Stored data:
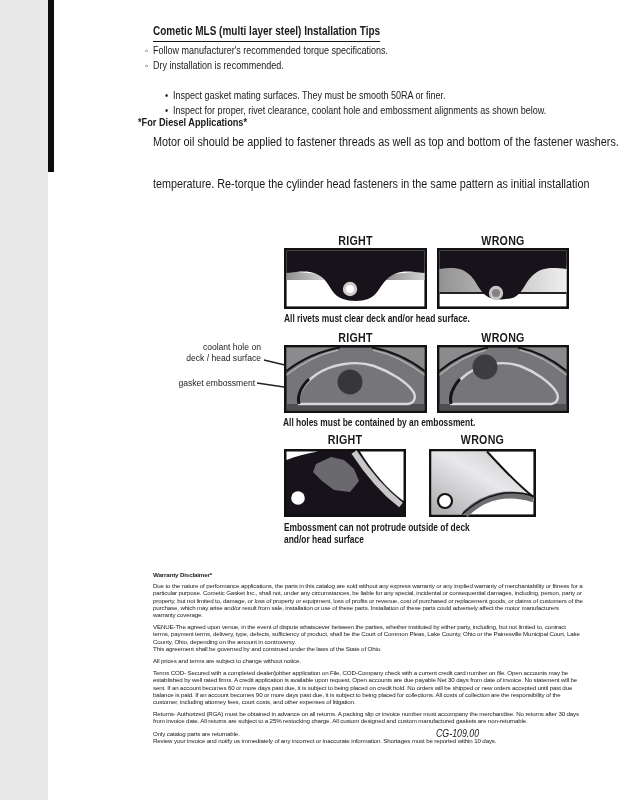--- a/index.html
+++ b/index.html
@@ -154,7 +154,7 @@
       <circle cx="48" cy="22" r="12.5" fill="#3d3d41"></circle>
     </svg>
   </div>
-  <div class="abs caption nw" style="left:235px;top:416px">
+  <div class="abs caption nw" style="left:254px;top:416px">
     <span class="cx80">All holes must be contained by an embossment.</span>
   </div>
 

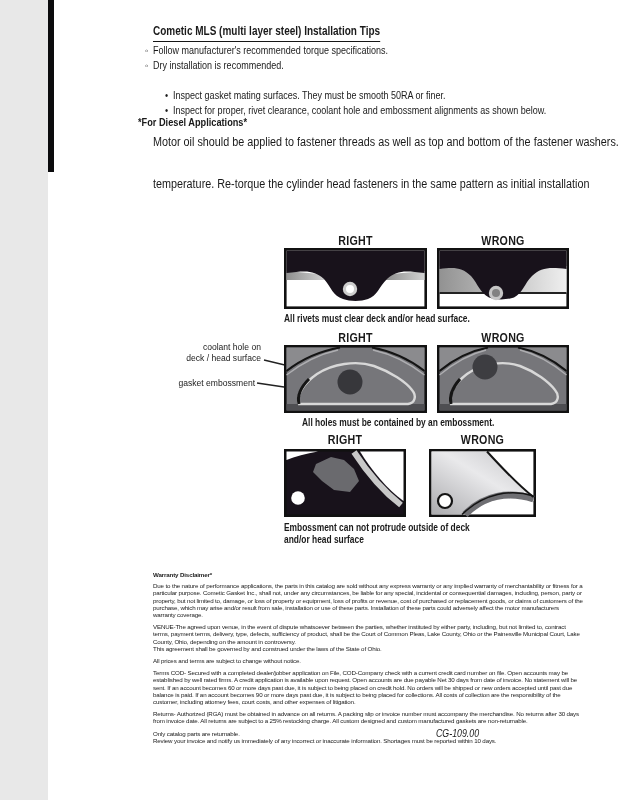--- a/index.html
+++ b/index.html
@@ -37,7 +37,7 @@
   .disc p{margin:0 0 5px 0;}
   .disc p.tight{margin:0;}
 
-  .footer-code{left:388px;top:728px;font-size:10px;font-style:italic;}
+  .footer-code{left:388px;top:758px;font-size:15px;}
 </style>
 </head>
 <body>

> [AIM OF THE EXERCISE] In how many lines of the records does the word "font" appear? Answer with the number only.

> [WRITTEN SOLUTION] 2